EvictExpiredConnections is the second of the above strategies, read the official usage instructions
Makes this instance of HttpClient proactively evict idle connections from the
connection pool using a background thread.
Copy the code
Calling this method only generates one timed thread, so why does the application keep adding threads because we create an HttpClient for each request! Since every HttpClient instance calls evictExpiredConnections, as a result, as many timed threads will be created for every request!

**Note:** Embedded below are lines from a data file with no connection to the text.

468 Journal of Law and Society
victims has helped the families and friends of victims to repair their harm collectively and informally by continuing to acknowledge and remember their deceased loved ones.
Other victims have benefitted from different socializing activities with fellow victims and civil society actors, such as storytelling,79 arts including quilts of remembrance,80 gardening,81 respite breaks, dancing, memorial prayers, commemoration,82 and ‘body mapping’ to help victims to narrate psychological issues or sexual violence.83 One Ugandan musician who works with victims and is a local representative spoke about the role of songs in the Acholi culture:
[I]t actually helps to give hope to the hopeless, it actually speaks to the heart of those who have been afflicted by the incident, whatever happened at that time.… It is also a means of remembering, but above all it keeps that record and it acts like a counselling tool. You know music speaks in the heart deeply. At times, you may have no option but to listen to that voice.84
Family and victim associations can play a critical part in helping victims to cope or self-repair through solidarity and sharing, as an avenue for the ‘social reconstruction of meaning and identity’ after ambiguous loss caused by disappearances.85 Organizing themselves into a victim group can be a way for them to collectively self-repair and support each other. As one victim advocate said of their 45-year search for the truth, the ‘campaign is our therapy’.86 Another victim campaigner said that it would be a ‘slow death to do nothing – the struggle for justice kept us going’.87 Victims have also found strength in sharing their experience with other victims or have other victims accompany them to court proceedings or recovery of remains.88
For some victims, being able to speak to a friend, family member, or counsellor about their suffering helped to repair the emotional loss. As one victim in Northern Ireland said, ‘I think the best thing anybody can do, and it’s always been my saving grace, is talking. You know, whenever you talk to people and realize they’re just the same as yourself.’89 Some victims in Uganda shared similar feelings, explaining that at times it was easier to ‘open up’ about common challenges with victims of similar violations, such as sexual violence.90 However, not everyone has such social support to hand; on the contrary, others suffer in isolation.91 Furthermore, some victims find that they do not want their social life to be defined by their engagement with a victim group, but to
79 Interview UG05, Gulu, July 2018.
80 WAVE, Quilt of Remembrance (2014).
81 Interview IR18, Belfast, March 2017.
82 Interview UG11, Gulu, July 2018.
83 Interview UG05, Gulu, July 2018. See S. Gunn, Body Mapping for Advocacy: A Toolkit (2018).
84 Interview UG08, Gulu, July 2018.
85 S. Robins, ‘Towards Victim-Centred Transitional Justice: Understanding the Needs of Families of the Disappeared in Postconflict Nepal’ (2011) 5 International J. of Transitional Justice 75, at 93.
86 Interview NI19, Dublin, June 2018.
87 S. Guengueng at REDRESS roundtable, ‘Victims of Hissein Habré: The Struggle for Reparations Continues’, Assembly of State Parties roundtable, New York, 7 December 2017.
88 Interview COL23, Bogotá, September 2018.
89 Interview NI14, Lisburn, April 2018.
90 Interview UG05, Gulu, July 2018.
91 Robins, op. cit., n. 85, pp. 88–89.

One more question, why are all four machines on line hanging at about the same time? Because of load balancing, the weight of the four machines is the same, the hardware configuration is the same, and the requests received can be considered to be about the same, so the background threads generated by the four machines due to the creation of HttpClient also peak at the same time, and then OOM.
To solve the problem
If the number of threads exceeds a certain threshold, a direct alarm will be generated, so that it can be detected and processed before applying OOM. Voiceover: Again, monitoring is important to nip problems in the bud!
conclusion
This article through the online four machines at the same time OOM phenomenon, to detailed analysis of the production location of the cause of the problem, we can see in the application of a library first to this library to have a full understanding of the above HttpClient creation without singleton is obviously a problem), followed by the necessary network knowledge is still needed, So to become a qualified programmer, none of the language itself, but also to the network, database and so on also to browse, these to troubleshoot problems and performance tuning will be a very big help, again, perfect monitoring is very important, by triggering a certain threshold warning ahead of time, can be nipped it in the bud!